Mereka menuntut pemerintah daerah dan DPRK agar serius mencarikan solusi atas persoalan tambang rakyat, bukan sekadar melakukan pelarangan dan penindakan.
Dalam orasinya, Koordinator Lapangan, menegaskan bahwa masyarakat hanya menginginkan kepastian hukum dan ruang legal untuk bekerja demi menghidupi keluarga.
“Kami hanya meminta solusi, bukan larangan. Kami mencari nafkah untuk kehidupan keluarga kami. Kami bekerja di atas tanah nenek moyang kami dan tanah kelahiran kami. Jika dipaksakan, silakan hukum kami secara massal,” ujar Yu Salim A. Rachman.
Dalam aksi itu, massa memasang berbagai atribut di depan Kantor DPRK dan sepanjang jalan raya. Mereka juga menyuarakan penolakan terhadap kebijakan pelarangan tambang rakyat.
Yu Salim menilai pemerintah seharusnya sejak lama memberikan ruang, pembinaan, serta izin resmi melalui kebijakan Pemerintah Aceh dan Pemerintah Kabupaten Nagan Raya.
“Rakyat penambang tidak boleh dilarang apalagi ditindak.

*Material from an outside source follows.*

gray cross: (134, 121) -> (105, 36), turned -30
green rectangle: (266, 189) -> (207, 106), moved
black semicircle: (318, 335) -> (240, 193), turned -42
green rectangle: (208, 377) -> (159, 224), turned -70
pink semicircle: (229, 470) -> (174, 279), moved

Justru pemerintah wajib hadir memberikan solusi,” tegasnya.
Ia juga menyoroti ketimpangan kebijakan pertambangan, di mana izin usaha disebut lebih banyak diberikan kepada perusahaan besar, sementara masyarakat setempat berstatus ilegal.
Menurutnya, dalam ketentuan perundang-undangan, wilayah yang telah dieksploitasi masyarakat selama 5 hingga 15 tahun seharusnya dapat ditetapkan sebagai Wilayah Pertambangan Rakyat (WPR). Ia juga menyinggung adanya perbedaan aturan pertambangan di Aceh dibandingkan provinsi lain sebagaimana diatur dalam Undang-Undang Pemerintahan Aceh (UUPA).

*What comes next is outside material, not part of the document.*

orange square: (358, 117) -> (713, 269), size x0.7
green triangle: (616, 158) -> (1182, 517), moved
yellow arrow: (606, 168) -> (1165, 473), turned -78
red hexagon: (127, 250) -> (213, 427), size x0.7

Aksi tersebut turut dihadiri puluhan kombatan GAM/Komite Peralihan Aceh. Tokoh Dek Yan dan Mualem Beutong juga menyampaikan orasi.

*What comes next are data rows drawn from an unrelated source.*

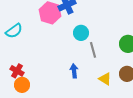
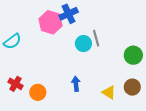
gray line: (93, 50) -> (96, 38), moved
orange circle: (22, 85) -> (38, 92), moved

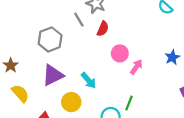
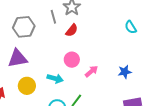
pink circle: (120, 53) -> (72, 60), moved
cyan arrow: (89, 80) -> (55, 79), moved, turned -49

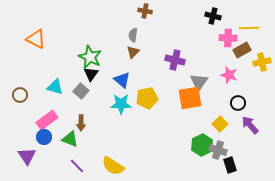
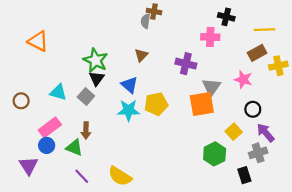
gray semicircle: (133, 35) -> (145, 21), moved
pink cross: (228, 38) -> (210, 37), moved
gray cross: (218, 150) -> (258, 153), moved, turned -36

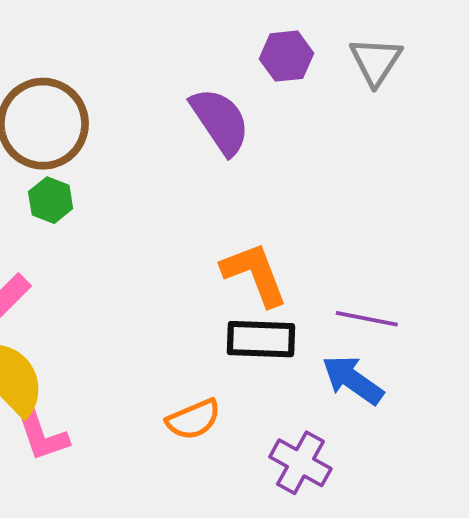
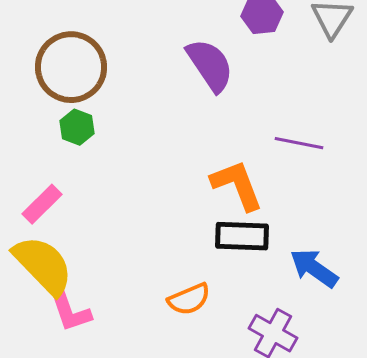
purple line: (367, 319) -> (299, 143), moved

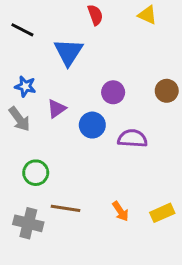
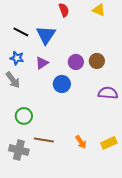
black line: (22, 30) -> (21, 32), moved
brown circle: (167, 91) -> (97, 61), moved
purple triangle: (57, 109) -> (42, 63), moved
purple semicircle: (132, 138) -> (108, 93), moved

Dalam orasinya, Mualem Beutong menyatakan bahwa jika aktivitas penambang rakyat tetap dilarang, pihaknya akan melakukan langkah lanjutan.
“Kami memiliki hak sebagai Komite Peralihan Aceh. Baca MoU Helsinki yang ditandatangani oleh Pemerintah Indonesia dan Gerakan Aceh Merdeka (GAM),” tegasnya.
Koordinator aksi menyatakan bahwa apabila tuntutan tidak direspons secara konkret, demonstrasi dengan jumlah massa yang lebih besar akan kembali digelar.
Aksi demonstrasi berakhir sekitar pukul 16.00 WIB dalam keadaan tertib dan damai. Massa menerima satu lembar surat pernyataan yang ditandatangani bersama oleh DPRK Nagan Raya dan Pemerintah Kabupaten Nagan Raya.
Surat tersebut berisi komitmen untuk memfasilitasi, memberikan ruang, serta melakukan pembinaan kepada penambang rakyat pribumi Nagan Raya agar dapat beraktivitas dan melanjutkan proses sesuai ketentuan yang berlaku.